> Provided material:
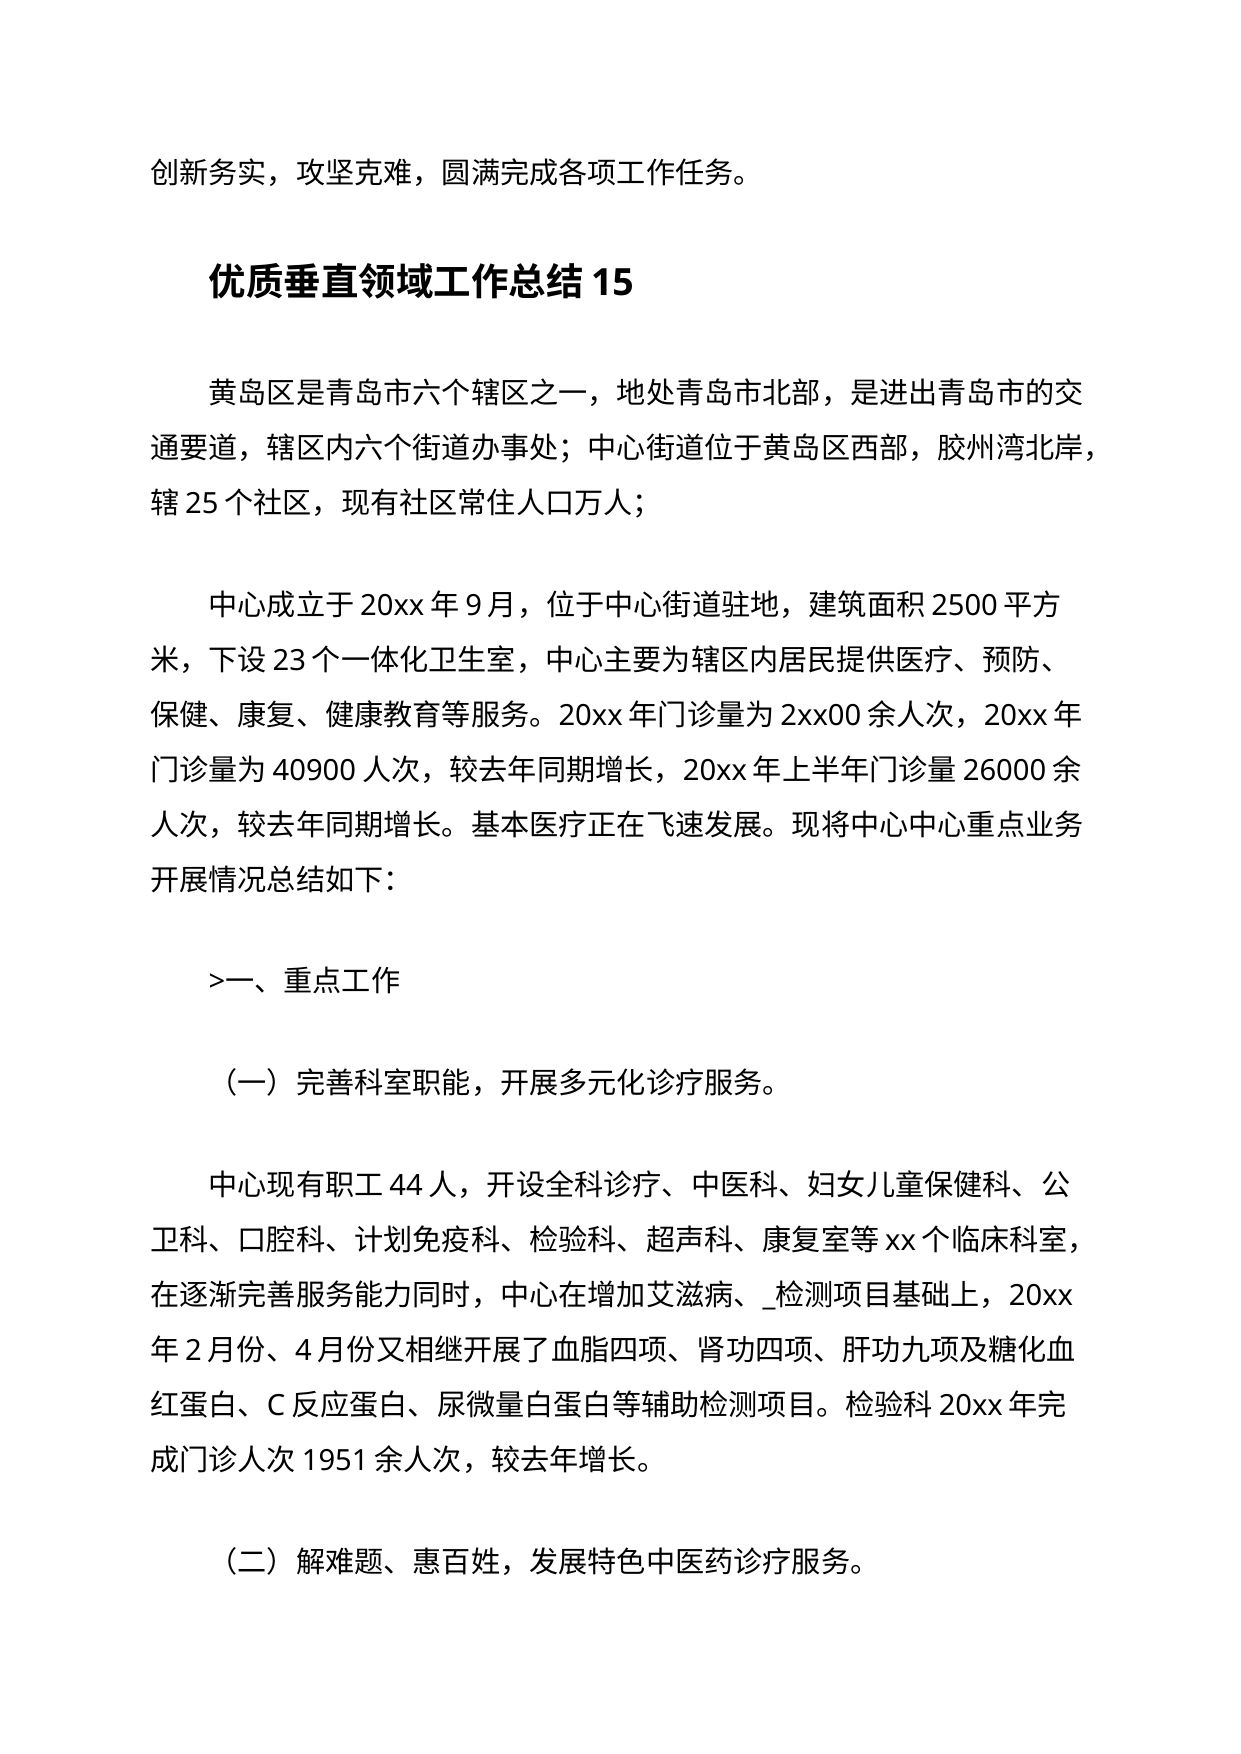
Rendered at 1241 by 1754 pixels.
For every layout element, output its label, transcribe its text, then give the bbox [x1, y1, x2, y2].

text 优质垂直领域工作总结15 [150, 252, 1090, 306]
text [150, 150, 1090, 192]
text 中心现有职工44人，开设全科诊疗、中医科、妇女儿童保健科、公卫科、口腔科、计划免疫科、检验科、超声科、康复室等xx个临床科室，在逐渐完善服务能力同时，中心在增加艾滋病、_检测项目基础上，20xx年2月份、4月份又相继开展了血脂四项、肾功四项、肝功九项及糖化血红蛋白、C反应蛋白、尿微量白蛋白等辅助检测项目。检验科20xx年完成门诊人次1951余人次，较去年增长。 [150, 1162, 1090, 1479]
text （二）解难题、惠百姓，发展特色中医药诊疗服务。 [150, 1538, 1090, 1581]
text 中心成立于20xx年9月，位于中心街道驻地，建筑面积2500平方米，下设23个一体化卫生室，中心主要为辖区内居民提供医疗、预防、保健、康复、健康教育等服务。20xx年门诊量为2xx00余人次，20xx年门诊量为40900人次，较去年同期增长，20xx年上半年门诊量26000余人次，较去年同期增长。基本医疗正在飞速发展。现将中心中心重点业务开展情况总结如下： [150, 581, 1090, 898]
text 黄岛区是青岛市六个辖区之一，地处青岛市北部，是进出青岛市的交通要道，辖区内六个街道办事处；中心街道位于黄岛区西部，胶州湾北岸，辖25个社区，现有社区常住人口万人； [150, 369, 1090, 522]
text （一）完善科室职能，开展多元化诊疗服务。 [150, 1060, 1090, 1102]
text >一、重点工作 [150, 958, 1090, 1000]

> Exercise requirements: Look through the entries above for the word "text". Say how many lines contain it, using only a number.

> Answer for the task: 9